A year ago, I remember a friend, who is really like a sister, offered a blessing for 2025: May it be a more gentle year for you. After a cancer diagnosis and the sudden loss of my dad, I responded with a rousing AMEN. And then a week later, my childhood home burned in the Palisades fire. Needless to say, we exchanged a different blessing this year—more along the lines of Chazak, chazak v’nitchazek. Be strong, be strong, and may we be strengthened.

So as the seasons turn, and at the dawn of 2026, let us hold close these words from our Jewish new year (Machzor Mishkan HaNefesh).

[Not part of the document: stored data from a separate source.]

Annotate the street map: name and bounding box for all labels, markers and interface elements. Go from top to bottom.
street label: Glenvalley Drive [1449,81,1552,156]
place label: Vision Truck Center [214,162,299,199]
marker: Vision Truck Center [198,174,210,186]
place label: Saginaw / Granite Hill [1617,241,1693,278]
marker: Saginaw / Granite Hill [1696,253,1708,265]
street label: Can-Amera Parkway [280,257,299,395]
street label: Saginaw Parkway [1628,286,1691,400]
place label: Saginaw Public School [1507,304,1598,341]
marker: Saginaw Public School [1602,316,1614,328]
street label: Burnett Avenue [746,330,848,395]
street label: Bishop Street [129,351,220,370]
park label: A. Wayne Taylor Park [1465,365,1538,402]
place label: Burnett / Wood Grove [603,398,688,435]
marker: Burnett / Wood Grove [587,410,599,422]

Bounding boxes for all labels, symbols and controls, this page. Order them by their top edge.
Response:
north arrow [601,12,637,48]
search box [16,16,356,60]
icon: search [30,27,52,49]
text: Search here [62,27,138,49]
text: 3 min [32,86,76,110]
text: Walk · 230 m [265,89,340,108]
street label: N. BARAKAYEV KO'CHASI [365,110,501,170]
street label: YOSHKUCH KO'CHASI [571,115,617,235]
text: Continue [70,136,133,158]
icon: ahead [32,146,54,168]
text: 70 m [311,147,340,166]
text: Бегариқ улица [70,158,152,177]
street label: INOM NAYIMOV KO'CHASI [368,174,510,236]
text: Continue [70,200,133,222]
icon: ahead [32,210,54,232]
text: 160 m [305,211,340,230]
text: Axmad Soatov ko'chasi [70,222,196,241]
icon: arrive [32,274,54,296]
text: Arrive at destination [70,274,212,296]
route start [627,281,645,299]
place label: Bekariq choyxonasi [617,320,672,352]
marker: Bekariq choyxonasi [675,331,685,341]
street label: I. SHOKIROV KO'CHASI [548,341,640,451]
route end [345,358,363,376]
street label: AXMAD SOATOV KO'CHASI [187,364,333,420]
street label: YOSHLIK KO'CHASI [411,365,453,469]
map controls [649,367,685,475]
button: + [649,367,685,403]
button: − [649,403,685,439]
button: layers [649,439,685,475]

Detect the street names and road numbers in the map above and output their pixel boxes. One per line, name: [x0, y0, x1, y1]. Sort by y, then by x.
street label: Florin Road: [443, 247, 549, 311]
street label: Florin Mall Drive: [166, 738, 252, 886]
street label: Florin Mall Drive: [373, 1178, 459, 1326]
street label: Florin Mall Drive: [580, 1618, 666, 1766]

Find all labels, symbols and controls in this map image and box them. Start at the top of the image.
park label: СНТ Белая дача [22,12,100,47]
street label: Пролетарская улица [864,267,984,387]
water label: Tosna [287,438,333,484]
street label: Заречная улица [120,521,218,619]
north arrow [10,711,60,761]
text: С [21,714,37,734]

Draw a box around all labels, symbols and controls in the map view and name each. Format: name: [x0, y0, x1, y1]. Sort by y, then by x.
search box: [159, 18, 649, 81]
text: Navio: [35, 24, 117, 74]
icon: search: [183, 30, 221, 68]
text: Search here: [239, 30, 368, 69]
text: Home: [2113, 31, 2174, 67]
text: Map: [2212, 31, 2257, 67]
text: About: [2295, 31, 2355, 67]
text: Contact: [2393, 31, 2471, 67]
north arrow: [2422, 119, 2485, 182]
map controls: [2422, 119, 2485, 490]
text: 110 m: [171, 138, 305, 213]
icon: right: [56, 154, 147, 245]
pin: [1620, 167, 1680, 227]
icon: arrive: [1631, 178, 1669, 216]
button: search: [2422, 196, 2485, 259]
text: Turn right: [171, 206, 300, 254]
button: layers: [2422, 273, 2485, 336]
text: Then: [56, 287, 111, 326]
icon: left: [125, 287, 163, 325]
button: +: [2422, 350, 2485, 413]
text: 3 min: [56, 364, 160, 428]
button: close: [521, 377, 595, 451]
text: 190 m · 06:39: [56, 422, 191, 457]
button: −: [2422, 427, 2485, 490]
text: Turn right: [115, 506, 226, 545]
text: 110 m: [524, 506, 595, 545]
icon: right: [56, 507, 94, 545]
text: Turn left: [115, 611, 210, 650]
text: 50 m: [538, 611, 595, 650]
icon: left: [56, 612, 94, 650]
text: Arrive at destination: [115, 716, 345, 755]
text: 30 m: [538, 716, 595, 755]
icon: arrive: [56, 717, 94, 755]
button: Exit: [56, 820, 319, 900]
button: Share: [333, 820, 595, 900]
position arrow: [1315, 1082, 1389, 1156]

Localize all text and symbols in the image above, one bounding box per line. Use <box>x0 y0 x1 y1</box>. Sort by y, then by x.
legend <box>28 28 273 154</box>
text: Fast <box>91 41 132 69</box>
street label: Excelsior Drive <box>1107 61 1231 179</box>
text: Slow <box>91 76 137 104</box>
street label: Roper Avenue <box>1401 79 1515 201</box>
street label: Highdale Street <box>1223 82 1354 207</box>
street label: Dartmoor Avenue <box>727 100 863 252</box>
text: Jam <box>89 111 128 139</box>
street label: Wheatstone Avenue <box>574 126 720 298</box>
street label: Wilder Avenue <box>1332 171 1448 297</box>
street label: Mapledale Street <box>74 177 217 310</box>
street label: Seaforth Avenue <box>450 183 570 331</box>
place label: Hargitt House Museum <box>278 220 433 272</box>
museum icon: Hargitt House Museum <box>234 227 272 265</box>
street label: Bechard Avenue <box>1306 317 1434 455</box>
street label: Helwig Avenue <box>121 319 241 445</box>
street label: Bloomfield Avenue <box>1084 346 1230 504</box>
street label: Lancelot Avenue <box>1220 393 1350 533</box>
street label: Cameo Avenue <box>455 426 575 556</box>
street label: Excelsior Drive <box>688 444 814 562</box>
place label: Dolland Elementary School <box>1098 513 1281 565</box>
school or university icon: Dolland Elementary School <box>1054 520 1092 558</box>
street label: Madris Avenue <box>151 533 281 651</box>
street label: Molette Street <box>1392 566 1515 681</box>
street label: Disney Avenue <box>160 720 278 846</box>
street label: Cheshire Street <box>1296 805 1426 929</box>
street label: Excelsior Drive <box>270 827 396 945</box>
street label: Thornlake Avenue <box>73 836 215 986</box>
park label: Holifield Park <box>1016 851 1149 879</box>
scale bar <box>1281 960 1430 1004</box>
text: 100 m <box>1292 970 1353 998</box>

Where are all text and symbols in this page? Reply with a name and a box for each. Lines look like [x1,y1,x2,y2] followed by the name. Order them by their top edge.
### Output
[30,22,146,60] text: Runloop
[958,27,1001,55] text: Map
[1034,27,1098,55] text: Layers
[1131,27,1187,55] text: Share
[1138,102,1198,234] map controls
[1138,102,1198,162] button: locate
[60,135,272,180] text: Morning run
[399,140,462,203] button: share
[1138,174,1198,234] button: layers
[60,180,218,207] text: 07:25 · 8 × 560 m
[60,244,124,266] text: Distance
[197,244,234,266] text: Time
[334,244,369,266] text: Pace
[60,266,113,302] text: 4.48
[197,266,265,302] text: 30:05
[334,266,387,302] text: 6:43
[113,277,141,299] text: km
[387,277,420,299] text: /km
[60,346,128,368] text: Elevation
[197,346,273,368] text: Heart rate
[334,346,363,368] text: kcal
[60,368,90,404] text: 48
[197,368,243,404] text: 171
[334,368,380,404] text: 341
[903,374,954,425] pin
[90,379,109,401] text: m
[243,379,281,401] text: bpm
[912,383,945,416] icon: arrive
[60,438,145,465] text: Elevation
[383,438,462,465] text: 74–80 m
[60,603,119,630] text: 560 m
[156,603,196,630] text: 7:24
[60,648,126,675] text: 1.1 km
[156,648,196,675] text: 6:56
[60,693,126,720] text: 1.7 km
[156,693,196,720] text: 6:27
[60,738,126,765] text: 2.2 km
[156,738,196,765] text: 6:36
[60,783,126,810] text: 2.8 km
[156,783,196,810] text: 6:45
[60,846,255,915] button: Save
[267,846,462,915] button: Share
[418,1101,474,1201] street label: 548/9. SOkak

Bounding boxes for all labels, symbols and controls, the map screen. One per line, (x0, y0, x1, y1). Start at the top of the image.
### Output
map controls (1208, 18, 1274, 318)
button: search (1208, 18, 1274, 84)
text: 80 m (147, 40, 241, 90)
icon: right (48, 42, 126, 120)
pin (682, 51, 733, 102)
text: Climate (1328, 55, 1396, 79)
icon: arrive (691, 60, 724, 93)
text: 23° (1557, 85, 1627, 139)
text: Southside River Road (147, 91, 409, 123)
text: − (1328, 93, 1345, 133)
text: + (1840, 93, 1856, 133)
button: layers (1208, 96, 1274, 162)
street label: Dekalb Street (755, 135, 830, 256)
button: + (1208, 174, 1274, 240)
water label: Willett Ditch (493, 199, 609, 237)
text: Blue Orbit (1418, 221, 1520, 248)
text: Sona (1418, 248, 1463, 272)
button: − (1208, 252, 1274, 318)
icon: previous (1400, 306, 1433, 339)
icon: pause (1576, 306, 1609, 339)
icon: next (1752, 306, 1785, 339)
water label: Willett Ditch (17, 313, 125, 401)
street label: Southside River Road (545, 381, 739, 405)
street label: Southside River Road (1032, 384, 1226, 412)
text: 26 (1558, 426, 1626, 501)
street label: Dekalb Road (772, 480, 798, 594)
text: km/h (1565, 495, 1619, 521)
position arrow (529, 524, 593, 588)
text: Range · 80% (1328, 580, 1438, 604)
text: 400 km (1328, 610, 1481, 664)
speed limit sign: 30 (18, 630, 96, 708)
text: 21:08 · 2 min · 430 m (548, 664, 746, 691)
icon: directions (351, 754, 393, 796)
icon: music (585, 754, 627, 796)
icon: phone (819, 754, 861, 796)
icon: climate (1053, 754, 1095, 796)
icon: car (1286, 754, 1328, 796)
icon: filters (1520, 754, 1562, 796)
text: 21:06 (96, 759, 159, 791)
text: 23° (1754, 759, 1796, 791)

Once two Sages were walking very early in the valley

And they saw the light of the morning star.

Said one to the other,

‘This is how the redemption will be.

The dawn breaks with a single ray of light

And bit by bit the sky is illumined,

Until morning comes and the darkness is gone.

So the redemption will occur little by little,

Growing steadily and gradually

Until the world is full of light.’

Do not wait for a miracle

Or the sudden transformation of the world.

Bring the day closer, step by step,

With every act of courage, of kindness,

Of healing and repair.

Do not be discouraged by the darkness.

Lift up every spark you can

And watch the horizon

For the coming of dawn.

Look closely!

It has already begun.

For whatever comes, and whatever we create, may it be that we walk with connection to something greater than us, and that through our caring presence, and through our courage, we strengthen one another with sparks of joy and healing that can light up the night sky.